Personal information
- Full name: Olli Johan Oskari Mäki
- Nationality: Finnish
- Born: 22 December 1936 Kokkola, Finland
- Died: 6 April 2019 (aged 82) Kirkkonummi, Finland

Sport
- Sport: Boxing
- Weight class: Featherweight, lightweight

Medal record
Representing Finland
European Amateur Championships
| Gold medal – first place | 1959 Lucerne | Lightweight |
| Silver medal – second place | 1957 Prague | Lightweight |

= Olli Mäki =

Finnish boxer (1936–2019)

Olli Johan Oskari Mäki (22 December 1936 – 6 April 2019) was a Finnish boxer.
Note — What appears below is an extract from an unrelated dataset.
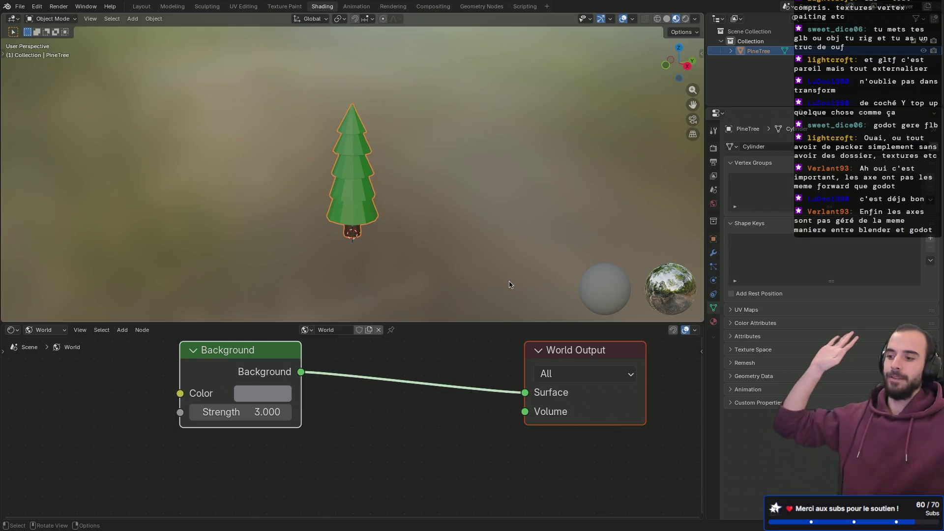
# Switch to the Safari space and start a new model upload on Sketchfab.
pyautogui.press('ctrl+Left')
pyautogui.press('ctrl+Right')
pyautogui.press('ctrl+Right')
As an amateur, he won the European lightweight title in 1959, having placed second in 1957. After being dropped from the 1960 Olympic team, he turned professional and fought until 1973 with a record of 28 victories, 14 losses and 8 draws. In August 1962 he was beaten in two rounds by Davey Moore for the World Featherweight Title, and in February 1964 he won the European Boxing Union light welterweight title against Conny Rudhof; he lost it to Rudhof in 1967. In retirement Mäki worked as a boxing coach and manager.

The 2016 film The Happiest Day in the Life of Olli Mäki is based on his life.

Mäki died after a long illness on 6 April 2019, aged 82. He had been suffering from dementia and Alzheimer's disease.